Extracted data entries
* * * * *
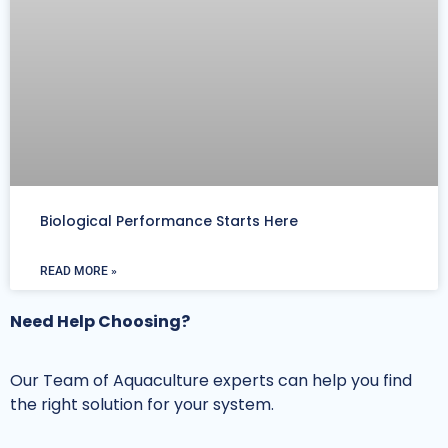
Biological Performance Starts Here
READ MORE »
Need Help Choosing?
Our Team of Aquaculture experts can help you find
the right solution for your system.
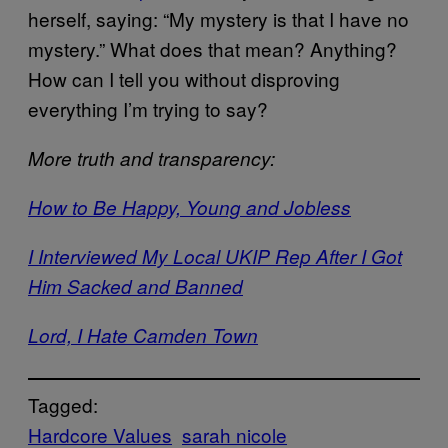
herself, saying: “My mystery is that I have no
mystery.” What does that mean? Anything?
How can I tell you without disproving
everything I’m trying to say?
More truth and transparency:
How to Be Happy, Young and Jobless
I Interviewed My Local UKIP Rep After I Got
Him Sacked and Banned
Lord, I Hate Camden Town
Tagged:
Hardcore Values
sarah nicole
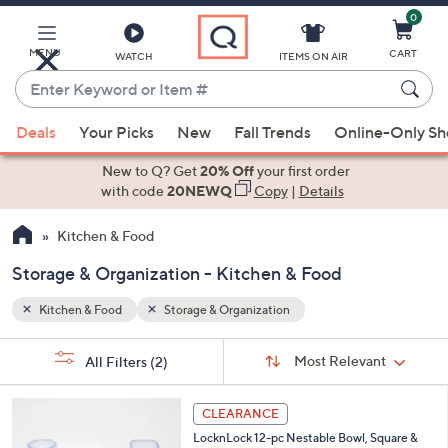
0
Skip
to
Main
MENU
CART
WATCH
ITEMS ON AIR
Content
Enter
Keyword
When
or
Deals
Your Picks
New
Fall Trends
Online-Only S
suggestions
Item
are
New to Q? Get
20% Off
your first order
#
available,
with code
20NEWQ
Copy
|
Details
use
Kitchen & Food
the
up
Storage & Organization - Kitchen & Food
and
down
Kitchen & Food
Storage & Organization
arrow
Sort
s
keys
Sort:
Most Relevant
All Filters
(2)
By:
* * * * *
> Aim of the task
Could you give the lines again, from the line with "that I have no" up to and including the last line of the material, swapping "Kitchen & Food" for "Home & Pantry" and keeping everything else the same? Leave the pictures out of your answer.

> Result of the task
herself, saying: “My mystery is that I have no
mystery.” What does that mean? Anything?
How can I tell you without disproving
everything I’m trying to say?
More truth and transparency:
How to Be Happy, Young and Jobless
I Interviewed My Local UKIP Rep After I Got
Him Sacked and Banned
Lord, I Hate Camden Town
Tagged:
Hardcore Values
sarah nicole
0
Skip
to
Main
MENU
CART
WATCH
ITEMS ON AIR
Content
Enter
Keyword
When
or
Deals
Your Picks
New
Fall Trends
Online-Only S
suggestions
Item
are
New to Q? Get
20% Off
your first order
#
available,
with code
20NEWQ
Copy
|
Details
use
Home & Pantry
the
up
Storage & Organization - Home & Pantry
and
down
Home & Pantry
Storage & Organization
arrow
Sort
s
keys
Sort:
Most Relevant
All Filters
(2)
By:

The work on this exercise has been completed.